OSSINING, N.Y. There are many reasons that former United Nations worker Dede Emerson loves Trinidad, from the weather to the men to the parties.
"In my heart I'm a Trinidadian," Emerson, 78, told a small group of mostly elderly women who gathered at the Ossining Women's Club on Thursday to listen to her stories.
Emerson, an Ossining resident for 36 years, was stationed in Trinidad from 1983 to 1990 to do field work for the United Nations Development Programme. Projects that she worked on included Trinidad's first HIV center, a crisis center for abused women and a project to yield more fish.

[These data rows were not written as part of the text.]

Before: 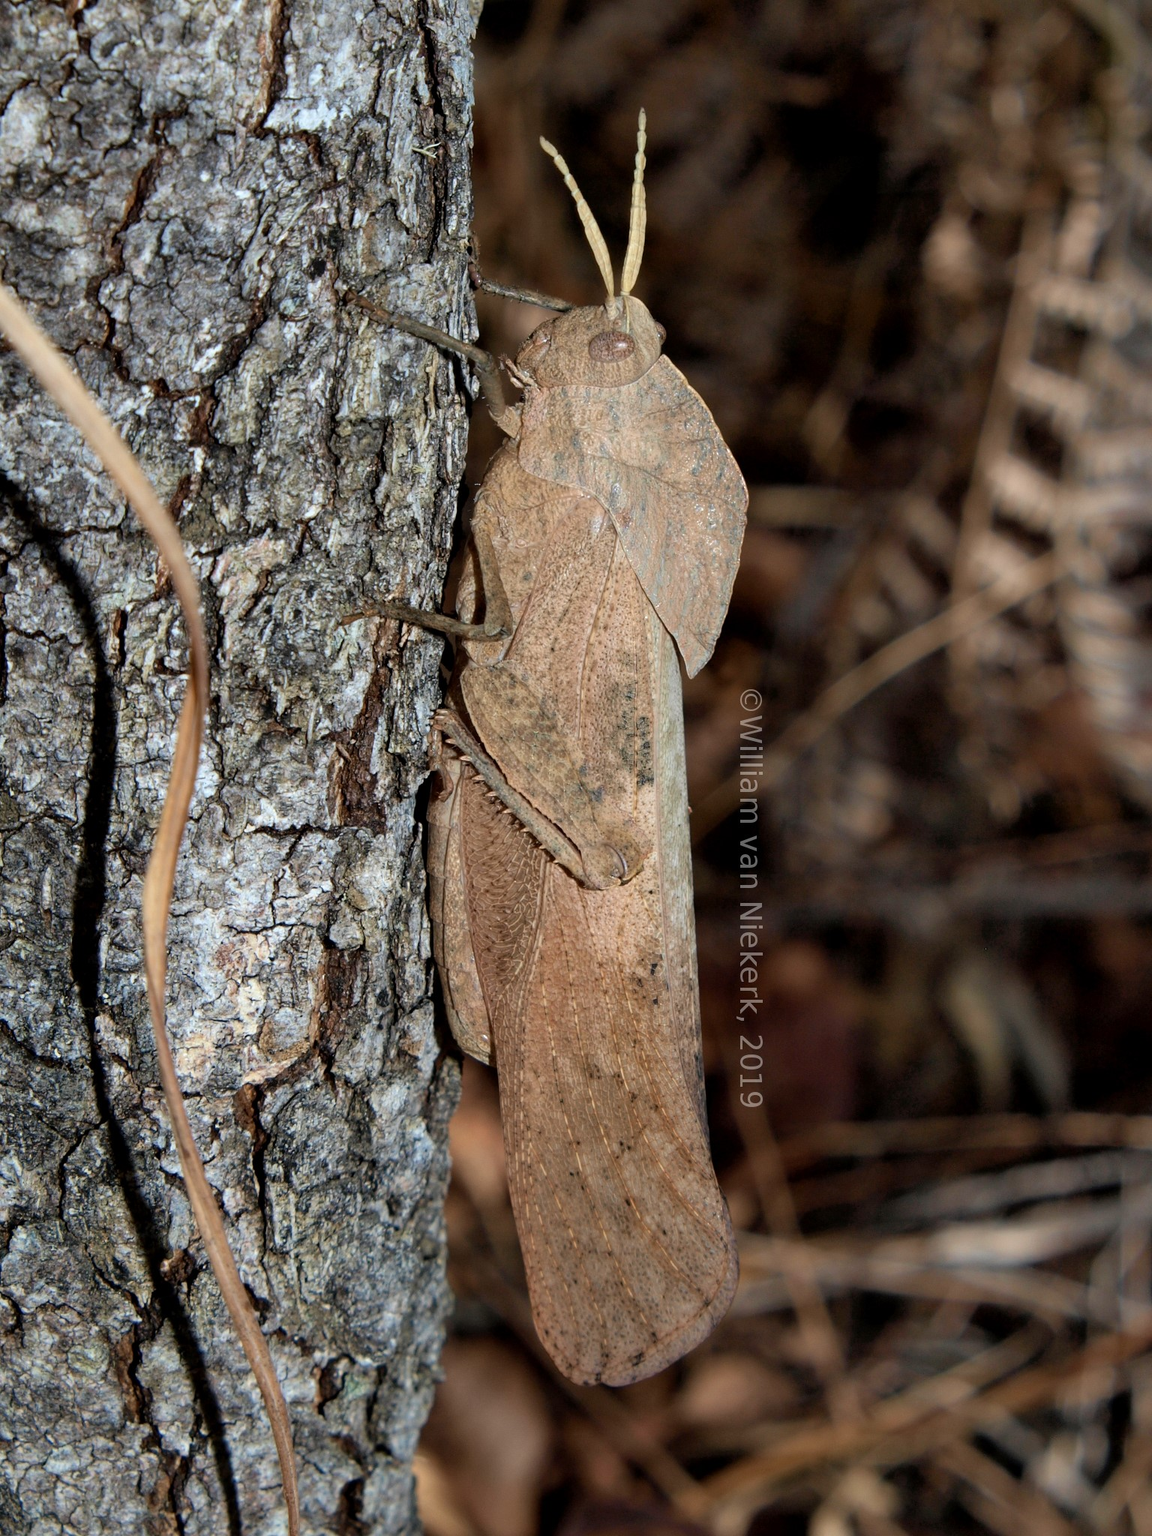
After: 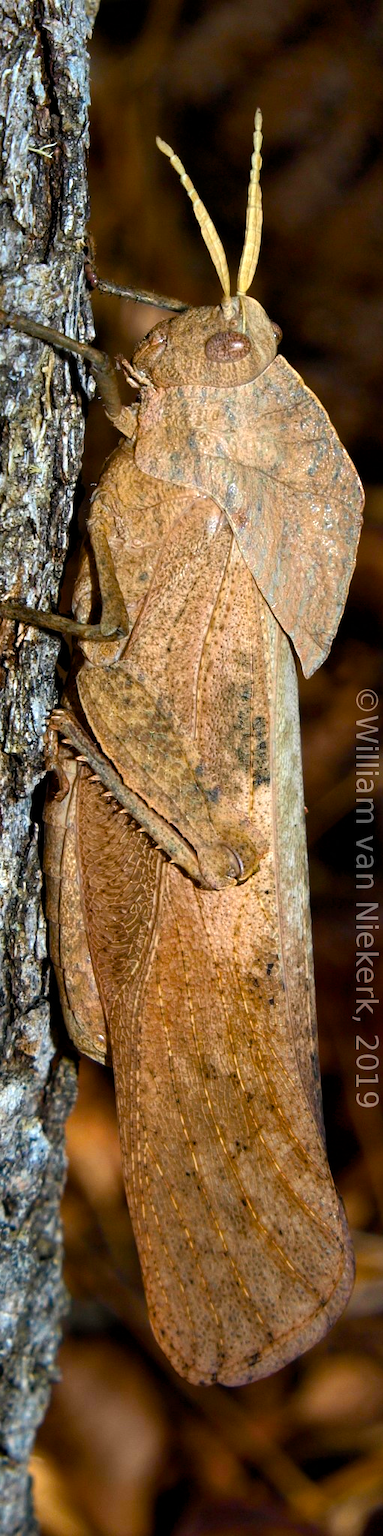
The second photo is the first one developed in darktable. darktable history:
color balance rgb: linear chroma grading › global chroma 9%, perceptual saturation grading › global saturation 36%, perceptual saturation grading › shadows 35%, perceptual brilliance grading › global brilliance 15%, perceptual brilliance grading › shadows -35%, global vibrance 15%
crop: left 33.36%, right 33.36%
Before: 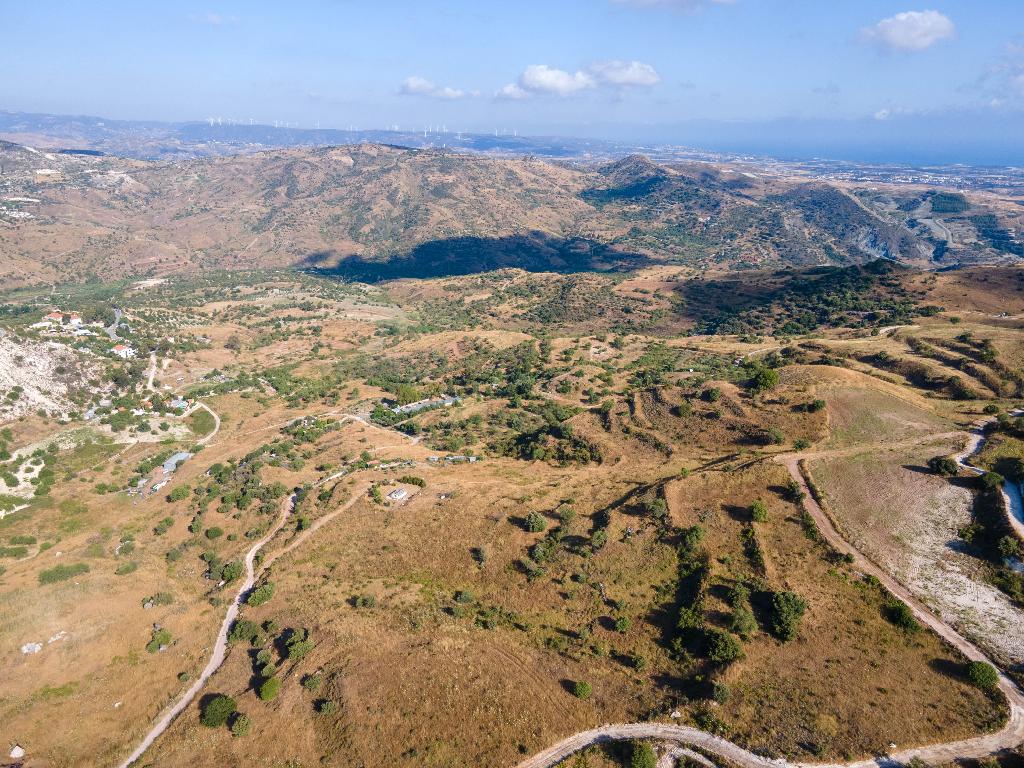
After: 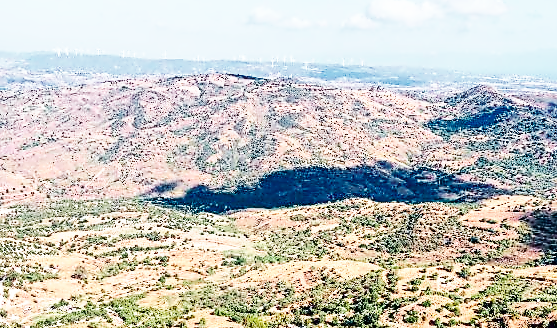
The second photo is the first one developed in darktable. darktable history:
base curve: curves: ch0 [(0, 0) (0.007, 0.004) (0.027, 0.03) (0.046, 0.07) (0.207, 0.54) (0.442, 0.872) (0.673, 0.972) (1, 1)], preserve colors none
tone curve: curves: ch0 [(0.003, 0) (0.066, 0.023) (0.149, 0.094) (0.264, 0.238) (0.395, 0.421) (0.517, 0.56) (0.688, 0.743) (0.813, 0.846) (1, 1)]; ch1 [(0, 0) (0.164, 0.115) (0.337, 0.332) (0.39, 0.398) (0.464, 0.461) (0.501, 0.5) (0.521, 0.535) (0.571, 0.588) (0.652, 0.681) (0.733, 0.749) (0.811, 0.796) (1, 1)]; ch2 [(0, 0) (0.337, 0.382) (0.464, 0.476) (0.501, 0.502) (0.527, 0.54) (0.556, 0.567) (0.6, 0.59) (0.687, 0.675) (1, 1)], color space Lab, independent channels, preserve colors none
crop: left 14.941%, top 9.185%, right 30.615%, bottom 48.091%
contrast equalizer: octaves 7, y [[0.5, 0.5, 0.5, 0.515, 0.749, 0.84], [0.5 ×6], [0.5 ×6], [0, 0, 0, 0.001, 0.067, 0.262], [0 ×6]]
shadows and highlights: soften with gaussian
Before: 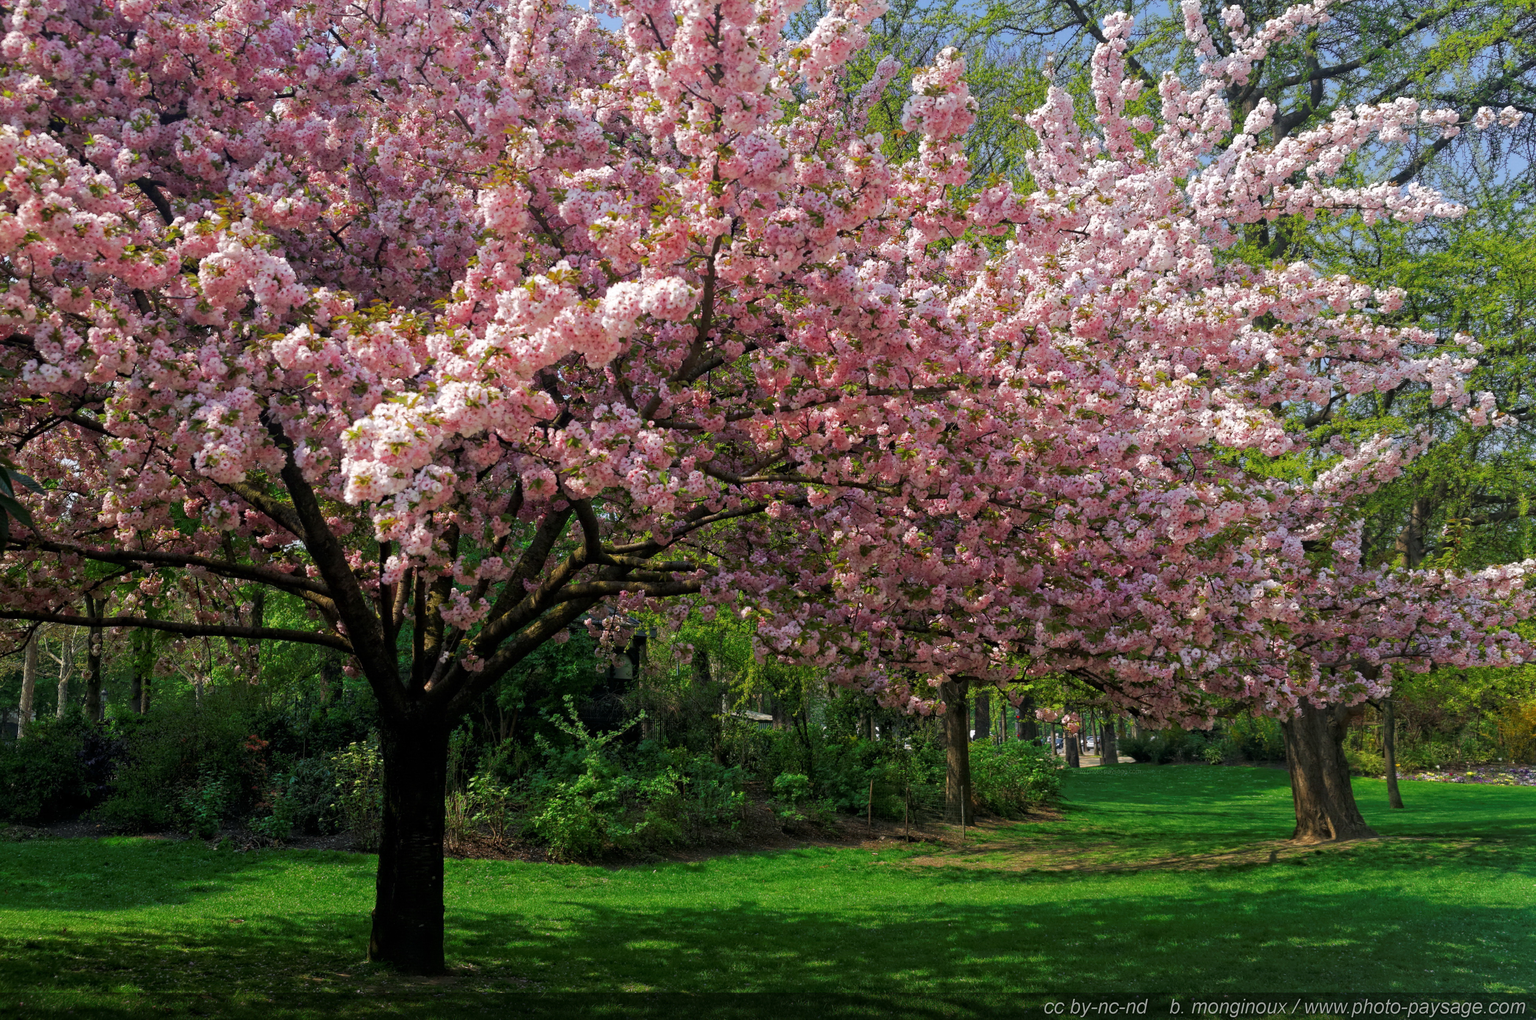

"One thing that I love about Trinidad is that they love women of all ages," Emerson told her audience. "I was 50 when I went there and when I used to walk to work, the guys would say, 'Looking good darling!' 'Love your dress princess!'"
It was no wonder she stayed in Trinidad so long, Emerson joked.
"You come back here and the cashier doesn't even see you," she said.
Emerson also recalled going into a hardware store in Trinidad, where the temperature stays between 85 and 95 degrees all year round, and asking for an indoor/outdoor thermometer.
"The guy told me, 'Lady you just stick your hand out, it's either raining or it's not!'" Emerson said.
Other tidbits that Emerson shared about Trinidad included pa'tois terms that the people use such as "liming," which means chatting or gossiping with, and a description of typical Trinidadian foods, including "calaloo," a soup made from large leaves that look like banana leaves, and "ponche crema," a Christmas drink that tastes like Bailey's Irish Cream.
One thing that Emerson learned not to do while living in Trinidad was to plan ahead.
"In Trinidad, that doesn't happen. I would say to my friend 'Judy, should we go to the beach on Saturday?' and she'd say 'We'll see, we'll see,'" Emerson recalled. "So I learned not to make my plans either."
Emerson ended her talk by saying Trinidad is "like my second home," and she still goes back there every other year.
"She's a good friend of a number of the (Women's Club) members," club member Jody Israel said of Emerson.
Aside from working for the U.N., Emerson also wrote a book, "A Different Kind of Streetwalker," about her experience walking through every block in Manhattan.
The Ossining Women's Club, a long-time establishment that began providing housing for about 10 widowed women in the 1920s, hosts events every month, Israel said. Currently, 10 moderate-income women live in the club house at 2 Lincoln Place.